* Task details
Give back the lines of the records word for word, starting at the line that has "pose: elev=31.6 azim=22.1 roll=66.8 dist=1.06" and going on to the end of the records. Leave the pictures out.
━━━━━━━━
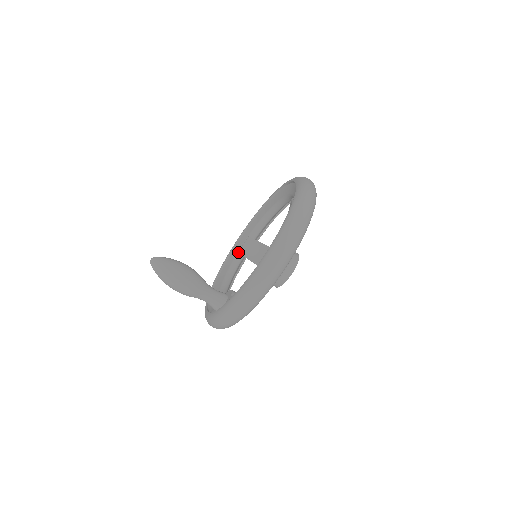
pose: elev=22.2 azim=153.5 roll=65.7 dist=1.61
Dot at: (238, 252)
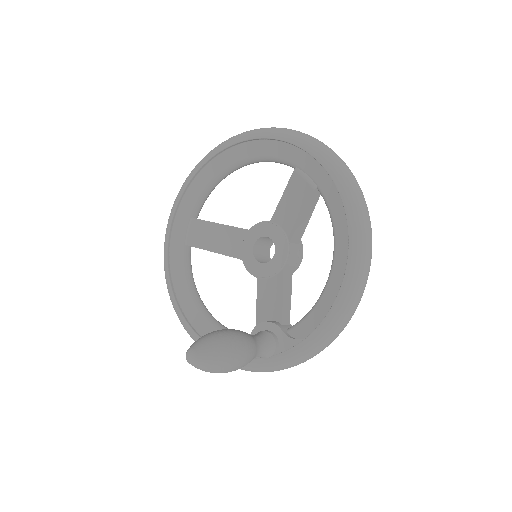
Dot at: (186, 244)
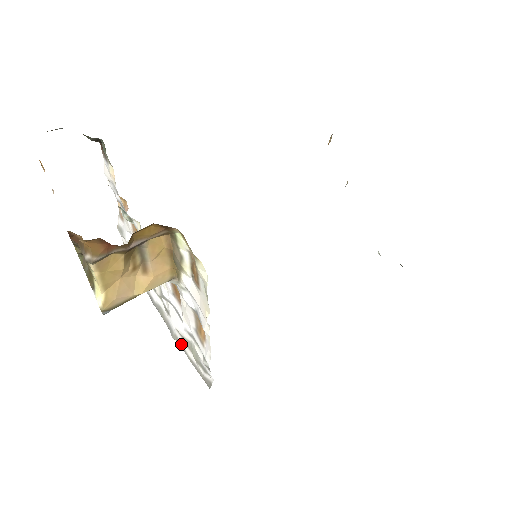
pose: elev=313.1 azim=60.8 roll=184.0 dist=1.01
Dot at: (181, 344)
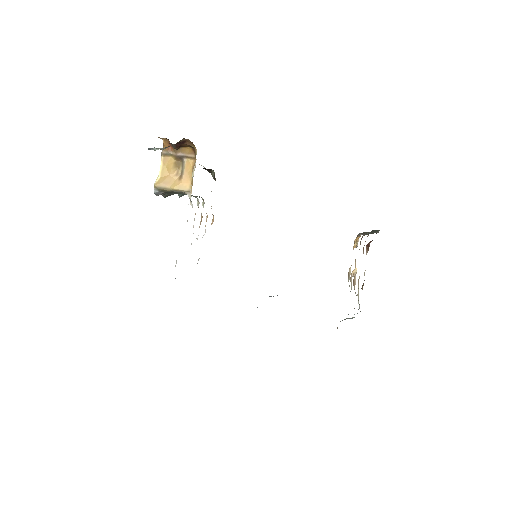
Dot at: occluded
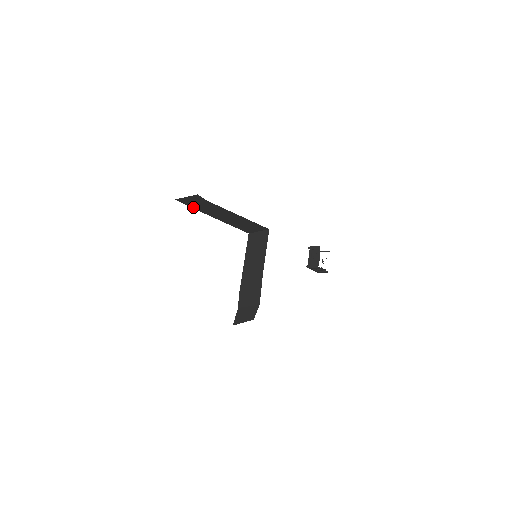
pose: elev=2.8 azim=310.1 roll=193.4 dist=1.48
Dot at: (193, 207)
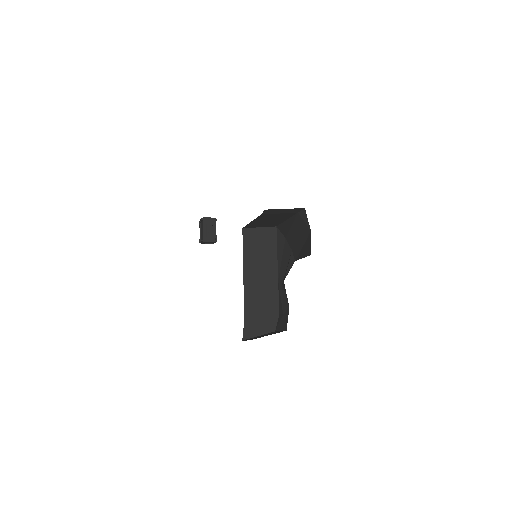
Dot at: (263, 215)
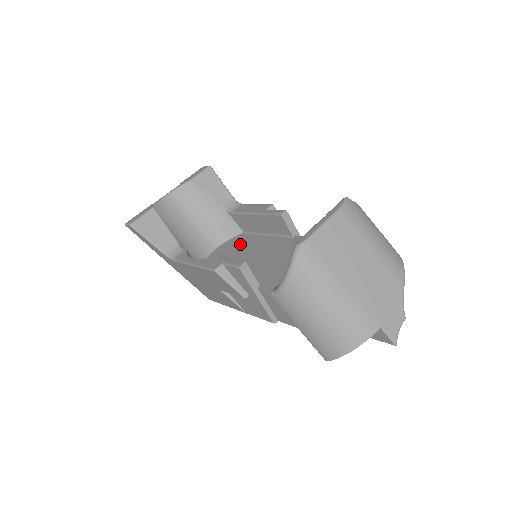
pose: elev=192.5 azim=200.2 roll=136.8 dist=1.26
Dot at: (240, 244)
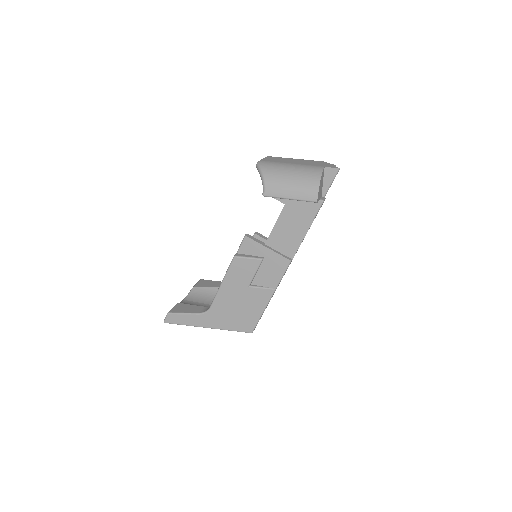
Dot at: occluded
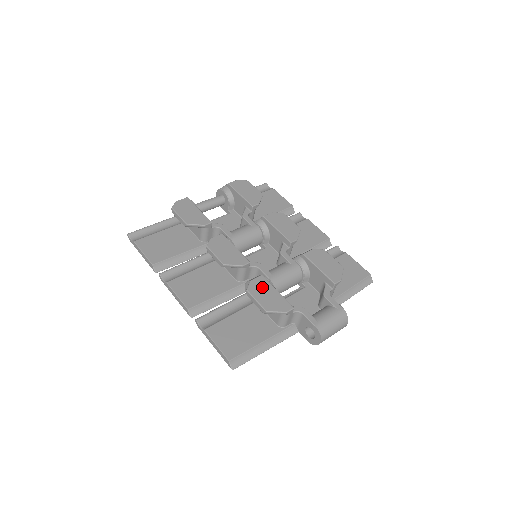
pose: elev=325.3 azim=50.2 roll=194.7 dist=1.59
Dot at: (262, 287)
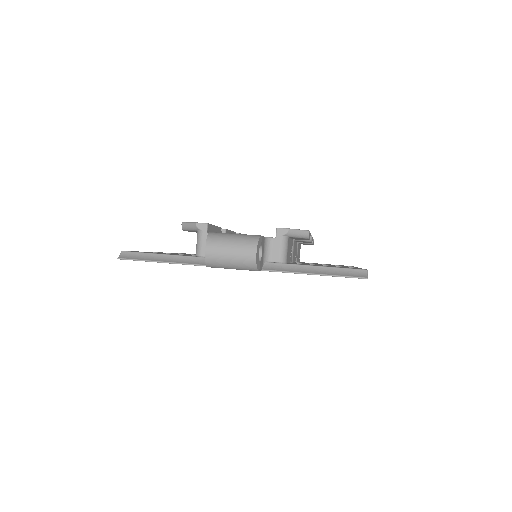
Dot at: occluded
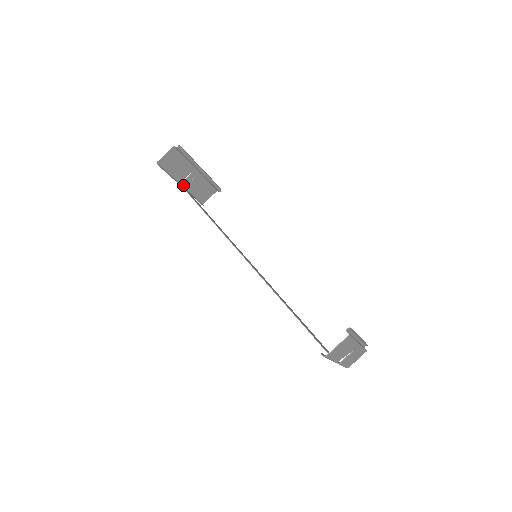
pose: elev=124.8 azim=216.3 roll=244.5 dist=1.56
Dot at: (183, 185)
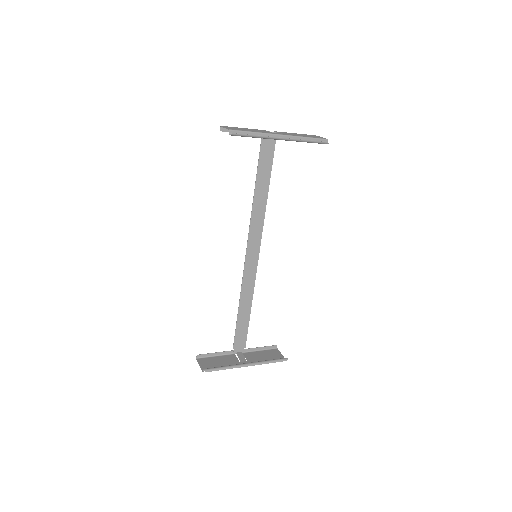
Dot at: occluded
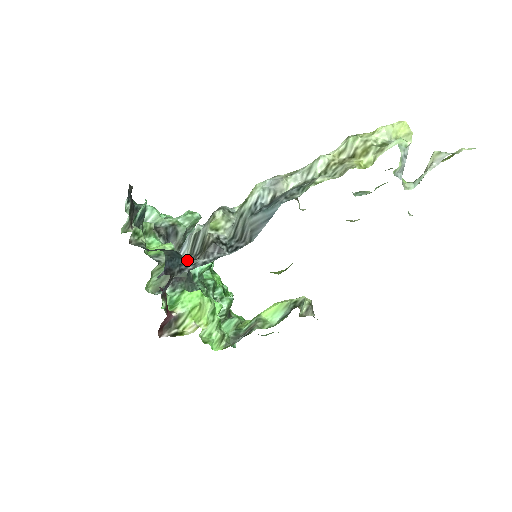
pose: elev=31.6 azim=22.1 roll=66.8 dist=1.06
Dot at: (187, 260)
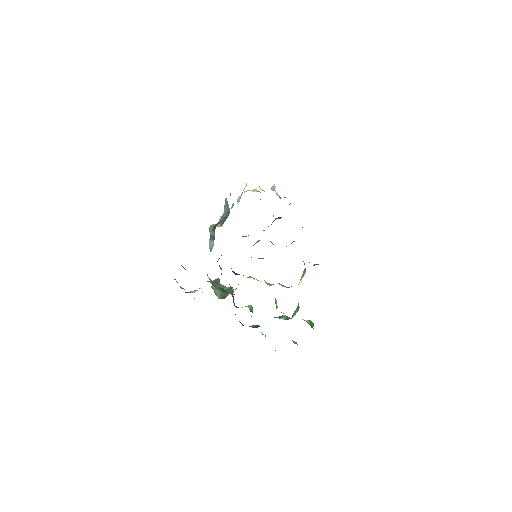
Dot at: occluded
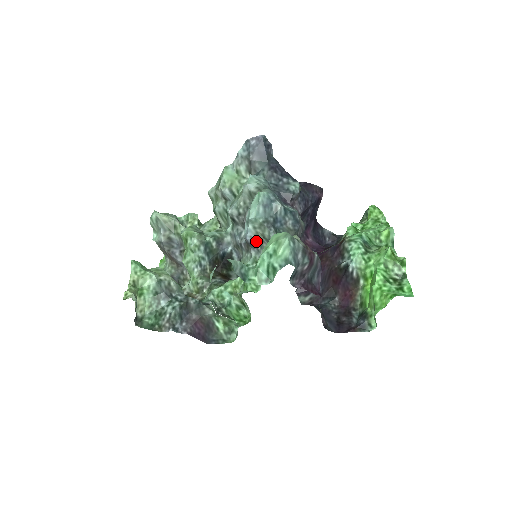
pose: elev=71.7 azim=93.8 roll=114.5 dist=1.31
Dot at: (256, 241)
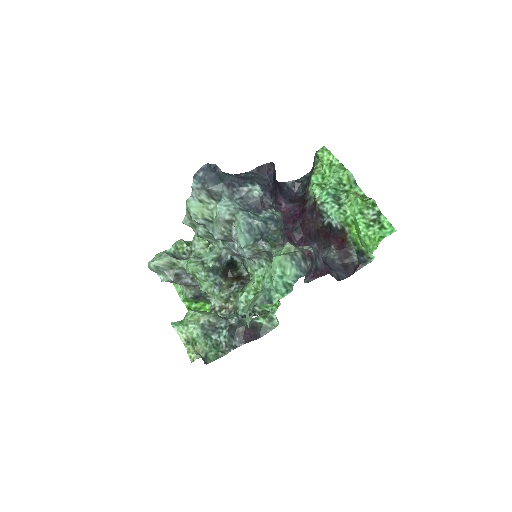
Dot at: (254, 255)
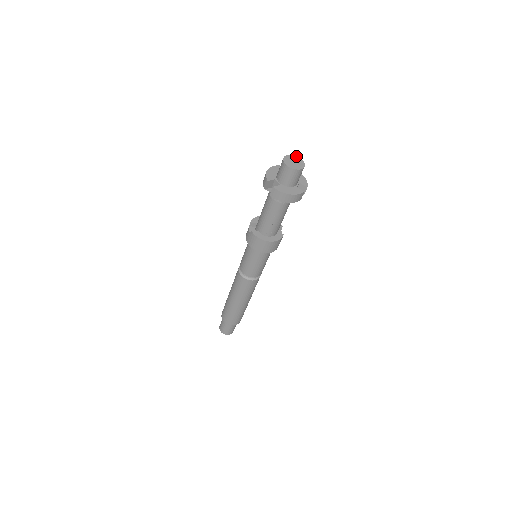
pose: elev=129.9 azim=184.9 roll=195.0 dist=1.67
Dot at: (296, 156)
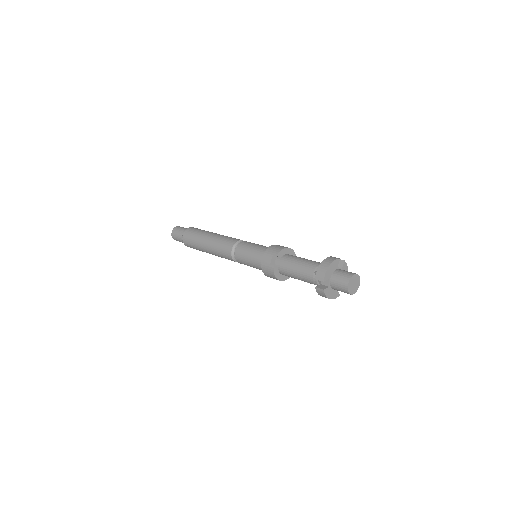
Dot at: occluded
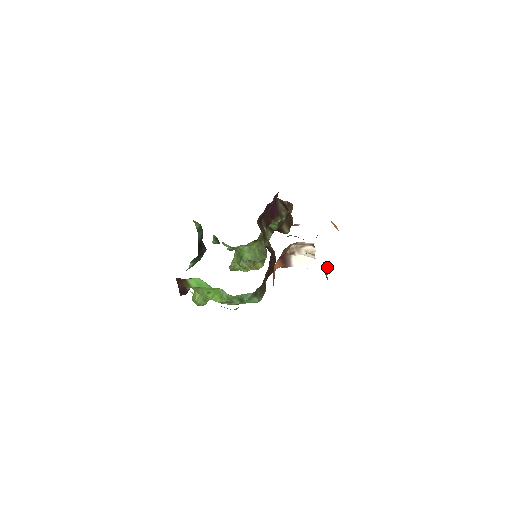
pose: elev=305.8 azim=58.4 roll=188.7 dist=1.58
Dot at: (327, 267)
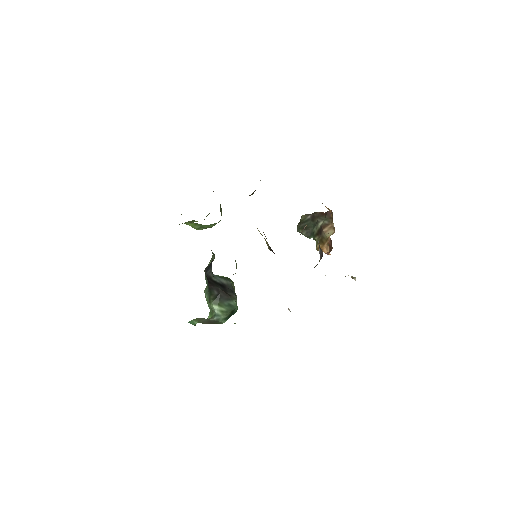
Dot at: (305, 229)
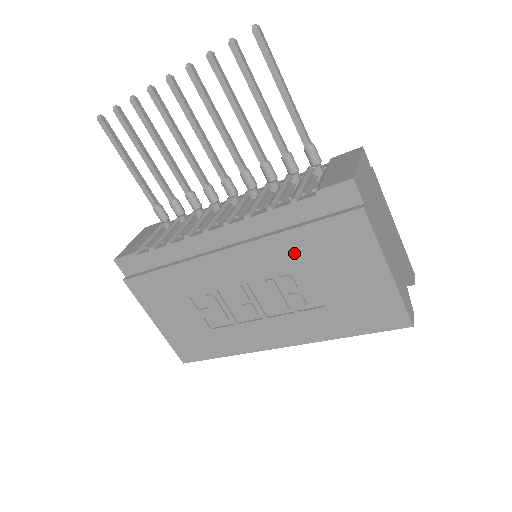
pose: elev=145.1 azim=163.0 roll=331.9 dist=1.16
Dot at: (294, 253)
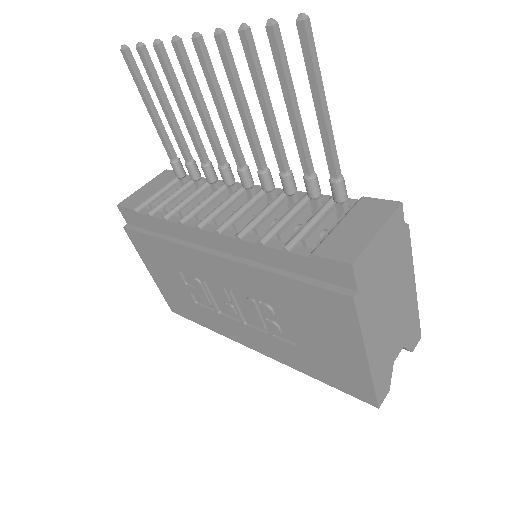
Dot at: (276, 293)
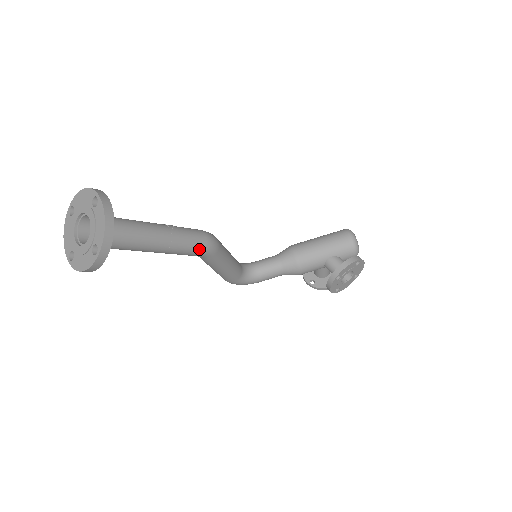
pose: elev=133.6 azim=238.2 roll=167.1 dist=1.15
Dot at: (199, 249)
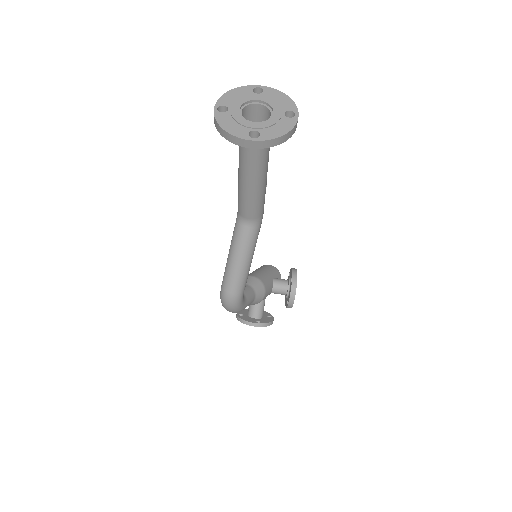
Dot at: occluded
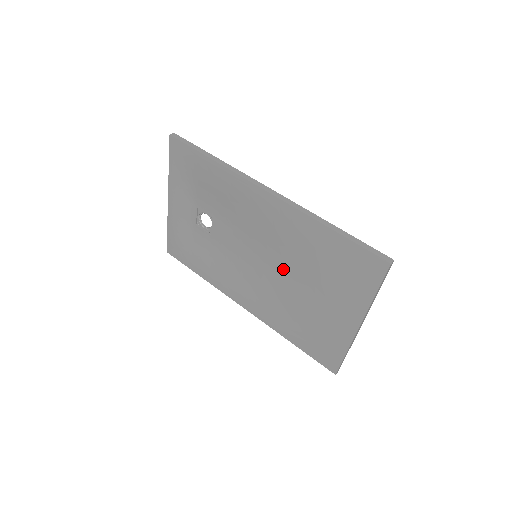
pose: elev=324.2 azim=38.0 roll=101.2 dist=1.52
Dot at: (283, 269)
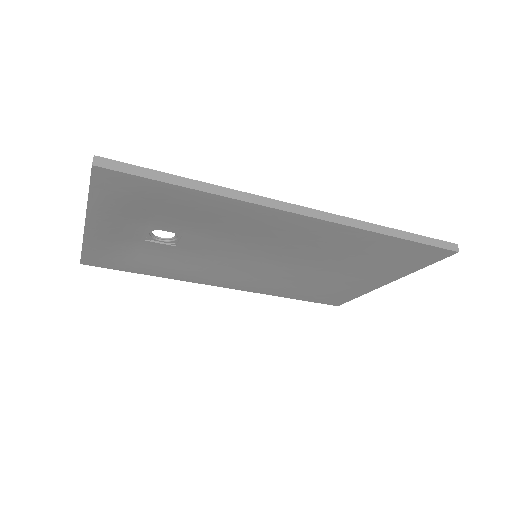
Dot at: (299, 262)
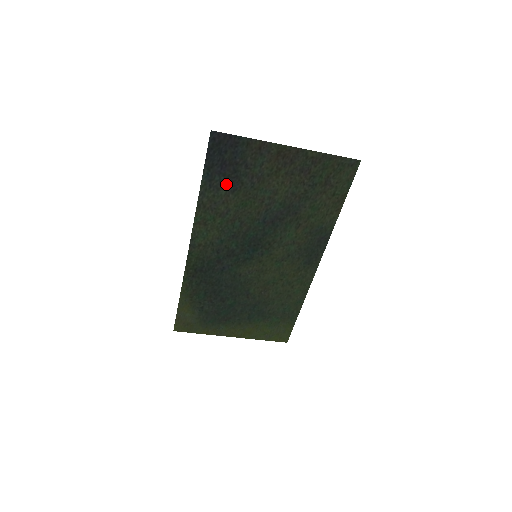
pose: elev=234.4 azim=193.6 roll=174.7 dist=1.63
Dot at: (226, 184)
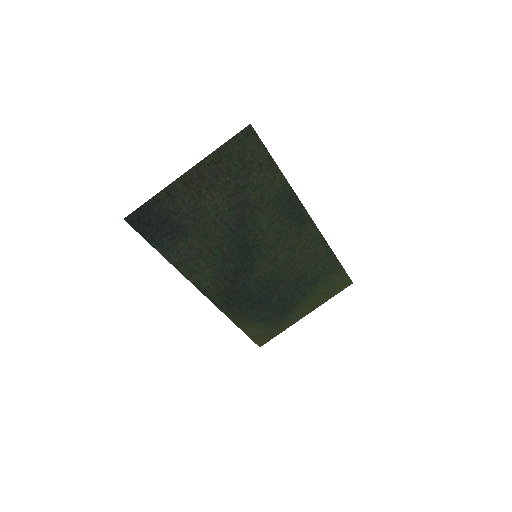
Dot at: (176, 237)
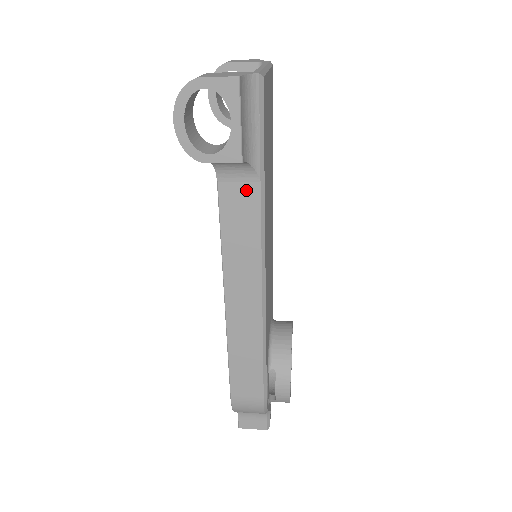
━━━━━━━━
* Completed task
pose: elev=31.6 azim=22.1 roll=66.8 dist=1.06
Dot at: (187, 260)
Dot at: occluded
pose: elev=71.7 azim=93.8 roll=114.5 dist=1.31
Dot at: (256, 241)
Dot at: (254, 255)
pose: elev=129.9 azim=184.9 roll=195.0 dist=1.67
Dot at: (296, 156)
Dot at: occluded
pose: elev=305.8 azim=58.4 roll=188.7 dist=1.58
Dot at: (327, 267)
Dot at: (305, 229)
pose: elev=145.1 azim=163.0 roll=331.9 dist=1.16
Dot at: (294, 253)
Dot at: (276, 293)
pose: elev=133.6 azim=238.2 roll=167.1 dist=1.15
Dot at: (199, 249)
Dot at: occluded
pose: elev=324.2 azim=38.0 roll=101.2 dist=1.52
Dot at: (283, 269)
Dot at: (299, 262)
pose: elev=234.4 azim=193.6 roll=174.7 dist=1.63
Dot at: (226, 184)
Dot at: (176, 237)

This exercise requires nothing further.